- _TEXTO FORNECIDO_:
Pelos corredores dos fóruns e em discussões com colegas da área, desde o a alteração do Código Penal e da Lei de Crimes Hediondos quanto ao feminicídio, sempre me deparo com um entendimento diferente e a cada vez que escuto, uma opinião é divergente da outra.
Permitindo o trocadilho de mau gosto, façamos como o Jack e vamos por partes.
A lei 13104/2015 alterou, como sabemos o artigo 121, CP, inserindo qualificação ao homicídio nos termos do § 2º, inciso VI: “Se o homicídio é cometido (...) contra a mulher por razões do sexo feminino”, e ainda explicou o que seriam as tais condições do sexo feminino no § 2º-A, quais sejam aquelas razões que envolvam a violência doméstica e familiar e o menosprezo ou discriminação à condição de mulher. Por consequência tivemos à inclusão de tal homicídio qualificado no rol dos hediondos previsto no artigo 1º, I, L 8072/90 e ainda tivemos a inserção de causa de aumento de pena no § 7º do 121, CP.
Muito bem, o PL 8305/2014 antes de ser aprovado passou pela alteração minuciosa no termo violência de “gênero” para violência em “condição do sexo feminino”. A princípio – e, para alguns, mesmo depois dos meses que se seguiram – a alteração na nomenclatura passou como algo irrelevante. Mas não é!
De início precisamos lembrar que o feminicídio engloba as mulheres no geral, independentemente da orientação sexual, desde que se enquadrem nas exigências dos artigos acima expostos. Contudo, o discurso de alguns é que a tipificação trata de situação em que há dominação do homem e submissão da mulher, sendo o fator para tal classificação de sexo feminino: biológico. O crime, nesse entendimento não se estenderia à mulher travesti ou à transexual ainda que já tenha realizado mudança no registro civil e cirurgia de mudança de sexo, por permanecer sendo biologicamente homem... Oi?!
“Ah, Helena, esse raciocínio tá certo, o texto só passou depois que excluíram o termo violência de gênero”. Respira fundo e vem comigo.
Dia 09 de maio de 2017, o Superior Tribunal de Justiça, em análise a Recurso Especial, seguiu uma linha de raciocínio que já havia sido mencionada pelo Parquet lá em 2014, no RE 670422 do Rio Grande do Sul – aonde mais?! – à qual insinuou a possibilidade de alteração do registro civil quando o indivíduo se identificasse como do sexo oposto, ainda que não realizasse cirurgia de adequação sexual.
Alterando o registro civil não fica um asterisco com observação em baixo “é trans!” A informação do sexo biológico é sigilosa, como decidiu a Quarta Turma do STJ sob relatoria do ministro Luis Felipe Salomão embasada em toda uma análise a questões psicológicas sobre identidade de gênero, direito comparado e no princípio da dignidade da pessoa humana.

- _EXERCÍCIOS_:
A) Reescreva o trecho do texto sobre feminicídio entre "Alterando o registro" e "da pessoa humana.", inclusive, trocando "sigilosa" por "confidencial".
B) De acordo com o texto sobre feminicídio, por que, no entendimento de alguns, o crime não se estenderia à mulher travesti ou transexual? Responda em até três frases.

- _DADOS BRUTOS_:
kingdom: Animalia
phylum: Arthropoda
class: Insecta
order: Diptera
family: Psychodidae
* * *
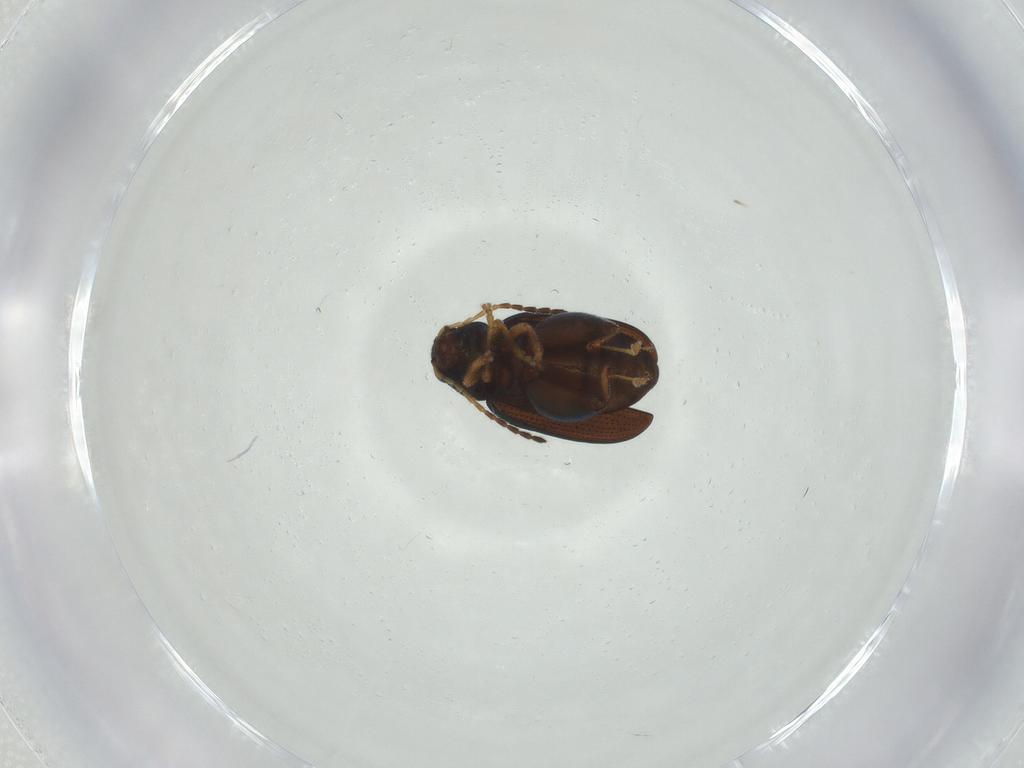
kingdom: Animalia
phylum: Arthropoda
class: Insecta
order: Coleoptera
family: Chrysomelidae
--
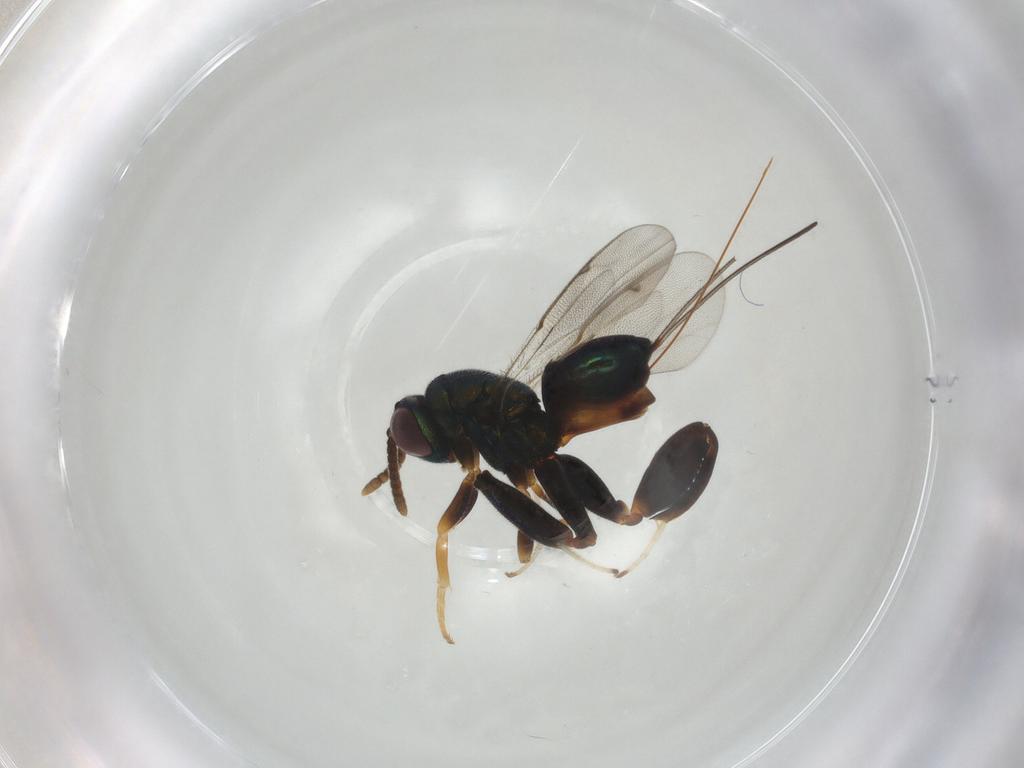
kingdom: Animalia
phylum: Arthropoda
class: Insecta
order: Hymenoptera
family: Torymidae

- _GABARITO_:
A)
Alterando o registro civil não fica um asterisco com observação em baixo “é trans!” A informação do sexo biológico é confidencial, como decidiu a Quarta Turma do STJ sob relatoria do ministro Luis Felipe Salomão embasada em toda uma análise a questões psicológicas sobre identidade de gênero, direito comparado e no princípio da dignidade da pessoa humana.

B) Para esses intérpretes, a tipificação trata de uma situação de dominação do homem e submissão da mulher, e o fator que define o sexo feminino é o biológico. Assim, a mulher travesti ou transexual, mesmo com mudança no registro civil e cirurgia de mudança de sexo, continuaria sendo biologicamente homem.